You’re going to hear it said that anger is just “sadness’s bodyguard”— but I don’t believe that.
I believe that anger, while it frequently occurs alongside sadness, is its own thing— as real and valid and independent as any experience, emotional or otherwise.
Remember that anger evolved for a reason.
The cave-people who could get angry when other cave-people tried to encroach upon their territory and steal their mates and wooly mammoths and stuff, had a survival advantage over those cave-people who couldn’t.
Anger, evolutionarily speaking, gives us a rush of focus and energy to defend our territory.
Anger is important. Anger is valid. Anger matters.
It it sometimes the case that our anger in a specific situation is actually about a different situation, maybe from the past? Sure— but that doesn’t make it invalid.
The worst thing we can do for and with our anger is to dismiss it as nothing more than the “bodyguard” of another feeling.
Anger, properly understood and responsibly managed, can be one of our most important trauma recovery tools.

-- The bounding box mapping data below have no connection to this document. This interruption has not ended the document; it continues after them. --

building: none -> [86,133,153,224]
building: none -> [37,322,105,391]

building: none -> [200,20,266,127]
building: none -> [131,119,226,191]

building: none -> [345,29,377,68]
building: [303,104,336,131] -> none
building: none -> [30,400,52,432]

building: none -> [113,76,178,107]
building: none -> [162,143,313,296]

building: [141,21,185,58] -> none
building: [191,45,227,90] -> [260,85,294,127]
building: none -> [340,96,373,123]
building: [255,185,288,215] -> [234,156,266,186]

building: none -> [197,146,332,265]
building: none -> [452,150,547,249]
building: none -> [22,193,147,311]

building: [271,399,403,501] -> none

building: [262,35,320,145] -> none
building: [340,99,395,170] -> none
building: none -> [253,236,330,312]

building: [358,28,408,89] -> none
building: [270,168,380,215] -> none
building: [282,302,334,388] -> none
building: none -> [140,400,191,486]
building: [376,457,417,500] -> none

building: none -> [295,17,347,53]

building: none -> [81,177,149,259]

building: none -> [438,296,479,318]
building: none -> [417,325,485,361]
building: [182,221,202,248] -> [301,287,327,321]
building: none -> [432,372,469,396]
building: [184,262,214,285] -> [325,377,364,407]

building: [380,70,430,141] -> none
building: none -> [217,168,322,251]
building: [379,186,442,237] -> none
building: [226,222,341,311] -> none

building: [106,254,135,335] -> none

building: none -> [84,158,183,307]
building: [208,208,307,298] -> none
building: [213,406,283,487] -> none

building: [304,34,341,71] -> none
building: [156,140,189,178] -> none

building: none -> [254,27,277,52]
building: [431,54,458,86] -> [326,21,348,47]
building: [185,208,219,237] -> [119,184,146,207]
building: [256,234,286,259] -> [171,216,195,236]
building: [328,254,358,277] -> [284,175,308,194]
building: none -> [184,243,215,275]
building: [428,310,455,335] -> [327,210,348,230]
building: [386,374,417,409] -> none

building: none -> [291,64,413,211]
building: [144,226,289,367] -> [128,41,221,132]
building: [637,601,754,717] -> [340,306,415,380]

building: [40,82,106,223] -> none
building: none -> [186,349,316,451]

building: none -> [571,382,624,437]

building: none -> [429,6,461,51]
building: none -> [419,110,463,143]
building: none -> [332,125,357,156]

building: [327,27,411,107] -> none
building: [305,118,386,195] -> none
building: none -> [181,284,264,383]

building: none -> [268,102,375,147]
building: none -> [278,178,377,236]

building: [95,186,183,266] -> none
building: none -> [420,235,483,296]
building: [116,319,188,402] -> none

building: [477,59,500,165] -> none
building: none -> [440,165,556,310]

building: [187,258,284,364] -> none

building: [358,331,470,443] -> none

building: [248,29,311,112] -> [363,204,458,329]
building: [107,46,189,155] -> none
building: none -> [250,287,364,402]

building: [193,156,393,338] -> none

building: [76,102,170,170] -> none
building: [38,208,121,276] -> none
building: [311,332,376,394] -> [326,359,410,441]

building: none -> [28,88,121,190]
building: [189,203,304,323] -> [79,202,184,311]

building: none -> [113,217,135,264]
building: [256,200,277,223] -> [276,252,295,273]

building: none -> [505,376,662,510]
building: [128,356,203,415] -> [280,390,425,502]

Of course, denied, disowned, misunderstood, and mismanaged, our anger can be as destructive to us as our abusers’ anger was back then.
That’s why it’s so important that we take time to understand, validate, and manage our anger— precisely so we DON’T become our abusers in how we react (instead of respond) to our anger.
Sometimes I get sh*t for being pro-anger— but I don’t know what to tell you. Anger is as important and valid as anything else we can experience.
Meeting our anger with denial or shame is psychologically and even physically harmful to us.
I recommend meeting anger just like we meet anything and everything else in trauma recovery: with compassion, patience, realism, and respect.
Experiencing anger doesn’t make you an “angry person.”
But denying and disowning your anger probably will.